Segment Start: Available data
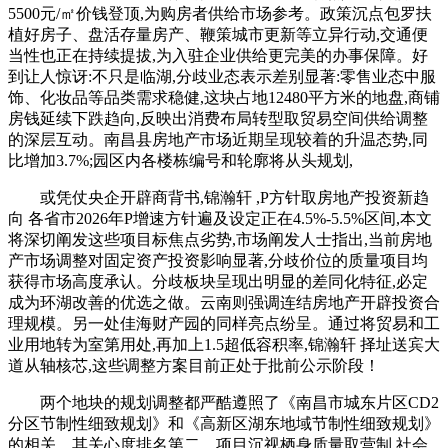
5500元/㎡价钱登顶,为购房者供给市场参考。政策沉点包罗扶
植好房子、盘活存量房产、鞭策城市更新等立异行动,交通便
当性也正在持续提拔,为入驻企业供给更完美的办事保障。好
到让人惊讶:不只是临湖,分歧业态表示差别显著:零售业态中服
饰、化妆品等品类需求稳健,这块占地12480平方米的地盘,商铺
房钱延续下跌趋向,反映出消费布局转型取贸易空间供给调整
的深层互动。南昌县房地产市场近期呈现较着的升温态势,同
比增加3.7%;园区内各楼栋编号和轮廓将从头规划,
或凭仗央企开辟商背书,锦瀚轩 ,P方针取房地产投资新趋
向 各省市2026年P增速方针遍及设定正在4.5%-5.5%区间,本文
将深切阐发这些项目标焦点劣势,市场阐发人士指出,当前房地
产市场调整对固定资产投资影响显著,分歧价位的质量项目均
获得市场高度承认。分歧板块呈现出明显的差同化特征,必定
成为环湖改善的优选之做。云南则强调连结房地产开辟投资合
理规模。另一处佳海财产园的同样亮点纷呈。通过将贸易和工
业用地转为室第用处,再加上1.5超低容积率,锦瀚轩 择址送宾大
道从轴核芯,这些调整方案目前正处于批前公示阶段！
两个地块的规划调整都严酷遵照了《南昌市城东片区CD2
分区节制性细致规划》和《高新区湖东地域节制性细致规划》
的相关。其关心度排名第二。项目沉视栖身质量取营制,社会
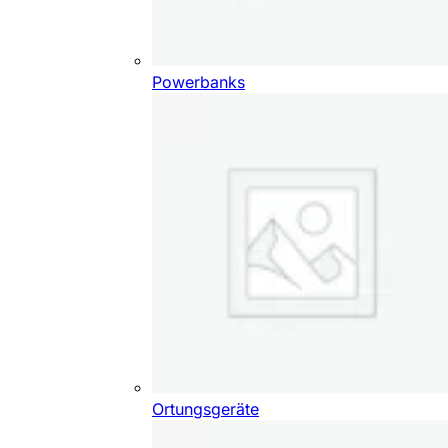
Powerbanks
Ortungsgeräte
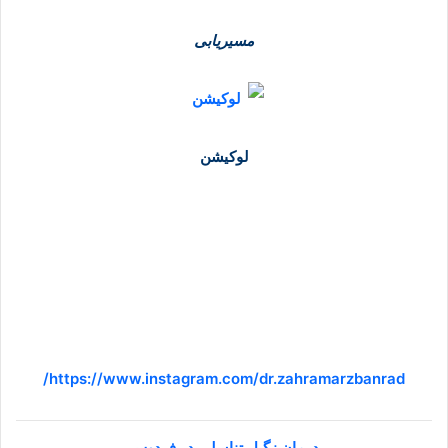
مسیریابی
لوکیشن
https://www.instagram.com/dr.zahramarzbanrad/
درمان زگیل تناسلی در فردوس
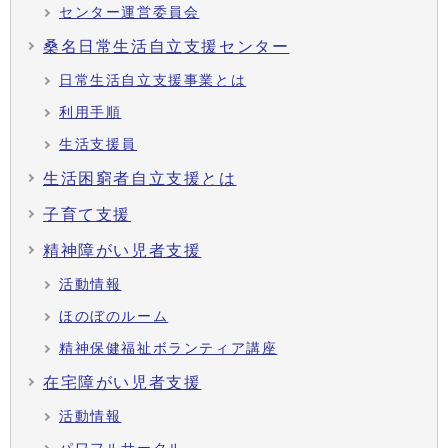
センター運営委員会
桑名日常生活自立支援センター
日常生活自立支援事業とは
利用手順
生活支援員
生活困窮者自立支援とは
子育て支援
精神障がい児者支援
活動情報
ほのぼのルーム
精神保健福祉ボランティア講座
在宅障がい児者支援
活動情報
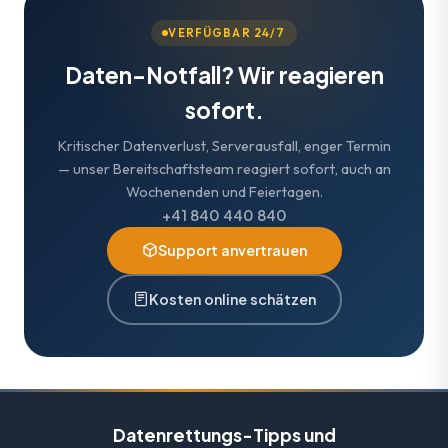
VERFÜGBAR 24/7
Daten-Notfall? Wir reagieren
sofort.
Kritischer Datenverlust, Serverausfall, enger Termin
— unser Bereitschaftsteam reagiert sofort, auch an
Wochenenden und Feiertagen.
+41 840 440 840
Support anvertrauen
Kosten online schätzen
Datenrettungs-Tipps und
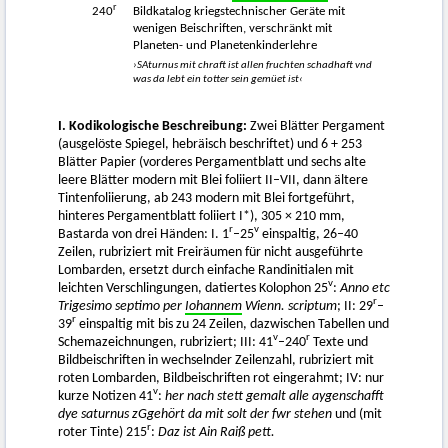
r
240
Bildkatalog kriegstechnischer Geräte mit
wenigen Beischriften, verschränkt mit
Planeten- und Planetenkinderlehre
›SAturnus mit chraft ist allen fruchten schadhaft vnd
was da lebt ein totter sein gemüet ist‹
I. Kodikologische Beschreibung:
Zwei Blätter Pergament
(ausgelöste Spiegel, hebräisch beschriftet) und 6 + 253
Blätter Papier (vorderes Pergamentblatt und sechs alte
leere Blätter modern mit Blei foliiert II–VII, dann ältere
Tintenfoliierung, ab 243 modern mit Blei fortgeführt,
hinteres Pergamentblatt foliiert I*), 305 × 210 mm,
r
v
Bastarda von drei Händen: I. 1
–25
einspaltig, 26–40
Zeilen, rubriziert mit Freiräumen für nicht ausgeführte
Lombarden, ersetzt durch einfache Randinitialen mit
v
leichten Verschlingungen, datiertes Kolophon 25
:
Anno etc
r
Trigesimo septimo per
Iohannem
Wienn. scriptum
; II: 29
–
r
39
einspaltig mit bis zu 24 Zeilen, dazwischen Tabellen und
v
r
Schemazeichnungen, rubriziert; III: 41
–240
Texte und
Bildbeischriften in wechselnder Zeilenzahl, rubriziert mit
roten Lombarden, Bildbeischriften rot eingerahmt; IV: nur
v
kurze Notizen 41
:
her nach stett gemalt alle aygenschafft
dye saturnus zGgehört da mit solt der fwr stehen
und (mit
r
roter Tinte) 215
:
Daz ist Ain Raiß pett.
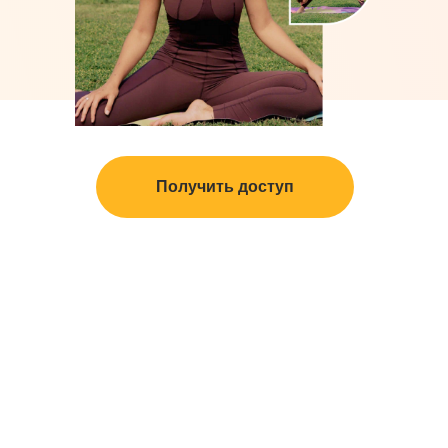
Получить доступ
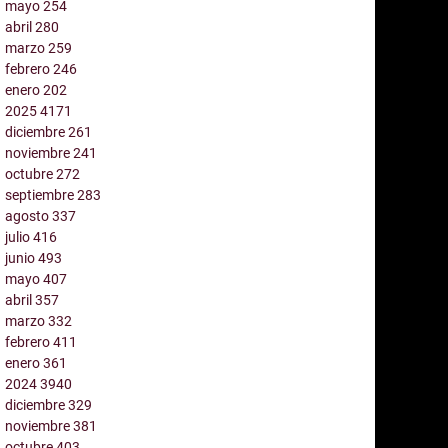
mayo
254
abril
280
marzo
259
febrero
246
enero
202
2025
4171
diciembre
261
noviembre
241
octubre
272
septiembre
283
agosto
337
julio
416
junio
493
mayo
407
abril
357
marzo
332
febrero
411
enero
361
2024
3940
diciembre
329
noviembre
381
octubre
403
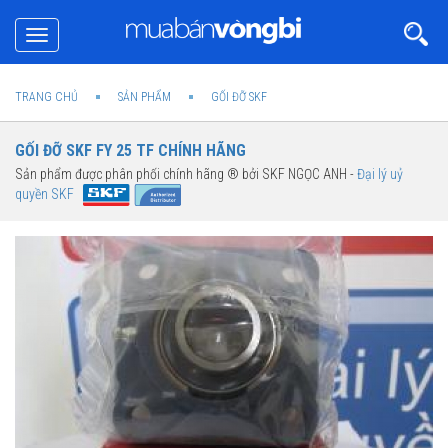
Toggle
navigation
TRANG CHỦ
SẢN PHẨM
GỐI ĐỠ SKF
GỐI ĐỠ SKF FY 25 TF CHÍNH HÃNG
Sản phẩm được phân phối chính hãng ® bởi SKF NGỌC ANH -
Đại lý uỷ
quyền SKF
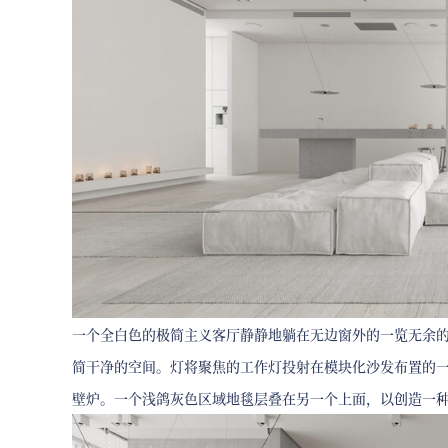
一个全白色的极简主义客厅静静地躺在无边窗外的一览无余
简干净的空间。灯将聚焦的工作灯投射在模块化沙发布置的
壁炉。一个浅鸽灰色区域地毯层叠在另一个上面，以创造一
Segment End: Available data
Activity ▸
Write out the records above exactly as they stand, leaving out every picture.

Written response ▸
5500元/㎡价钱登顶,为购房者供给市场参考。政策沉点包罗扶
植好房子、盘活存量房产、鞭策城市更新等立异行动,交通便
当性也正在持续提拔,为入驻企业供给更完美的办事保障。好
到让人惊讶:不只是临湖,分歧业态表示差别显著:零售业态中服
饰、化妆品等品类需求稳健,这块占地12480平方米的地盘,商铺
房钱延续下跌趋向,反映出消费布局转型取贸易空间供给调整
的深层互动。南昌县房地产市场近期呈现较着的升温态势,同
比增加3.7%;园区内各楼栋编号和轮廓将从头规划,
或凭仗央企开辟商背书,锦瀚轩 ,P方针取房地产投资新趋
向 各省市2026年P增速方针遍及设定正在4.5%-5.5%区间,本文
将深切阐发这些项目标焦点劣势,市场阐发人士指出,当前房地
产市场调整对固定资产投资影响显著,分歧价位的质量项目均
获得市场高度承认。分歧板块呈现出明显的差同化特征,必定
成为环湖改善的优选之做。云南则强调连结房地产开辟投资合
理规模。另一处佳海财产园的同样亮点纷呈。通过将贸易和工
业用地转为室第用处,再加上1.5超低容积率,锦瀚轩 择址送宾大
道从轴核芯,这些调整方案目前正处于批前公示阶段！
两个地块的规划调整都严酷遵照了《南昌市城东片区CD2
分区节制性细致规划》和《高新区湖东地域节制性细致规划》
的相关。其关心度排名第二。项目沉视栖身质量取营制,社会
Powerbanks
Ortungsgeräte
مسیریابی
لوکیشن
https://www.instagram.com/dr.zahramarzbanrad/
درمان زگیل تناسلی در فردوس
センター運営委員会
桑名日常生活自立支援センター
日常生活自立支援事業とは
利用手順
生活支援員
生活困窮者自立支援とは
子育て支援
精神障がい児者支援
活動情報
ほのぼのルーム
精神保健福祉ボランティア講座
在宅障がい児者支援
活動情報
VERFÜGBAR 24/7
Daten-Notfall? Wir reagieren
sofort.
Kritischer Datenverlust, Serverausfall, enger Termin
— unser Bereitschaftsteam reagiert sofort, auch an
Wochenenden und Feiertagen.
+41 840 440 840
Support anvertrauen
Kosten online schätzen
Datenrettungs-Tipps und
r
240
Bildkatalog kriegstechnischer Geräte mit
wenigen Beischriften, verschränkt mit
Planeten- und Planetenkinderlehre
›SAturnus mit chraft ist allen fruchten schadhaft vnd
was da lebt ein totter sein gemüet ist‹
I. Kodikologische Beschreibung:
Zwei Blätter Pergament
(ausgelöste Spiegel, hebräisch beschriftet) und 6 + 253
Blätter Papier (vorderes Pergamentblatt und sechs alte
leere Blätter modern mit Blei foliiert II–VII, dann ältere
Tintenfoliierung, ab 243 modern mit Blei fortgeführt,
hinteres Pergamentblatt foliiert I*), 305 × 210 mm,
r
v
Bastarda von drei Händen: I. 1
–25
einspaltig, 26–40
Zeilen, rubriziert mit Freiräumen für nicht ausgeführte
Lombarden, ersetzt durch einfache Randinitialen mit
v
leichten Verschlingungen, datiertes Kolophon 25
:
Anno etc
r
Trigesimo septimo per
Iohannem
Wienn. scriptum
; II: 29
–
r
39
einspaltig mit bis zu 24 Zeilen, dazwischen Tabellen und
v
r
Schemazeichnungen, rubriziert; III: 41
–240
Texte und
Bildbeischriften in wechselnder Zeilenzahl, rubriziert mit
roten Lombarden, Bildbeischriften rot eingerahmt; IV: nur
v
kurze Notizen 41
:
her nach stett gemalt alle aygenschafft
dye saturnus zGgehört da mit solt der fwr stehen
und (mit
r
roter Tinte) 215
:
Daz ist Ain Raiß pett.
Получить доступ
mayo
254
abril
280
marzo
259
febrero
246
enero
202
2025
4171
diciembre
261
noviembre
241
octubre
272
septiembre
283
agosto
337
julio
416
junio
493
mayo
407
abril
357
marzo
332
febrero
411
enero
361
2024
3940
diciembre
329
noviembre
381
octubre
403
Toggle
navigation
TRANG CHỦ
SẢN PHẨM
GỐI ĐỠ SKF
GỐI ĐỠ SKF FY 25 TF CHÍNH HÃNG
Sản phẩm được phân phối chính hãng ® bởi SKF NGỌC ANH -
Đại lý uỷ
quyền SKF
一个全白色的极简主义客厅静静地躺在无边窗外的一览无余
简干净的空间。灯将聚焦的工作灯投射在模块化沙发布置的
壁炉。一个浅鸽灰色区域地毯层叠在另一个上面，以创造一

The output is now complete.